In 2013, nearly 200 young social entrepreneurs participated in YouthActionNet Fellowship programs around the world. Through intensive in-person trainings, each Fellow forged close ties with up to 19 like-minded peers from their class. Founders of organizations ranging from six volunteers to six hundred, Fellows come from diverse backgrounds and approach social change from different angles, but one sentiment is universal—each agrees that the opportunity to share and engage with others who have devoted their life to a cause is the most valuable aspect of the Fellowship experience. Many admit that entrepreneurship is a lonely endeavor, and begin to realize the potential for a larger movement towards social good when they learn that they now belong to a growing community of over 880 alumni like them. 

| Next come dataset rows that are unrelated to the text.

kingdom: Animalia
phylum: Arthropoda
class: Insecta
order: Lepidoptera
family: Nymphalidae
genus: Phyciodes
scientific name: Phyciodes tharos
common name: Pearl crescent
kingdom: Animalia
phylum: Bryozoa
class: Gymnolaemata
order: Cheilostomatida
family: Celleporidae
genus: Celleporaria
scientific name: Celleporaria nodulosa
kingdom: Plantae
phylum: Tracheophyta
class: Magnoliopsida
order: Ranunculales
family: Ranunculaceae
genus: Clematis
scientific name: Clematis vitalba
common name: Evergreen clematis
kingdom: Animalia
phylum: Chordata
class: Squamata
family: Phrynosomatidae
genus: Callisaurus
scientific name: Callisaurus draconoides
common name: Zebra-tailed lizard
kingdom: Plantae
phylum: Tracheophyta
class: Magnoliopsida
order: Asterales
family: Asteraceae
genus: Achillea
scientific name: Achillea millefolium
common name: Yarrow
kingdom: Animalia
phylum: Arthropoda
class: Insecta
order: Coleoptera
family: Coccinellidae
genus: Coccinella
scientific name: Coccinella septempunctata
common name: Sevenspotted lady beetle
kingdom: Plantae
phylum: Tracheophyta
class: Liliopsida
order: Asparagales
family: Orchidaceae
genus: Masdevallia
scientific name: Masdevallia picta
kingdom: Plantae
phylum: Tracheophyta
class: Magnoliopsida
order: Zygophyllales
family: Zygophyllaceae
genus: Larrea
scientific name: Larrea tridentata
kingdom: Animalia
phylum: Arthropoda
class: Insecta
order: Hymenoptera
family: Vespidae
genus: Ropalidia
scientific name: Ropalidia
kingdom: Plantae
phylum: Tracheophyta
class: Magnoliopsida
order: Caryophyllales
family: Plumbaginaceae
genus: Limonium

At YouthActionNet, we can build a network of the best and brightest in the world, but it can only truly come alive with the active engagement of each of its members. We see that buy-in time and time again through our alumni, young CEOs and founders who connect despite disparate time zones, busy schedules, and even language barriers. From midnight Skype sessions over gut-wrenching staffing decisions to meeting up at global conferences like the Clinton Global Initiative, our network comes alive through connections facilitated by our program, but driven by the basic need of the young leaders we serve to feel that they are not alone. 

The slideshow below is a collection of photos shared by our alumni of their meet-ups with one another (and YouthActionNet staff) around the world. Some are old friends, and some are meeting for the first time. This new year, think about how to make your networks work for you; and remember, we often get out what we put in to our networks. Make time to connect in person, not just on paper, to increase the net worth of your network.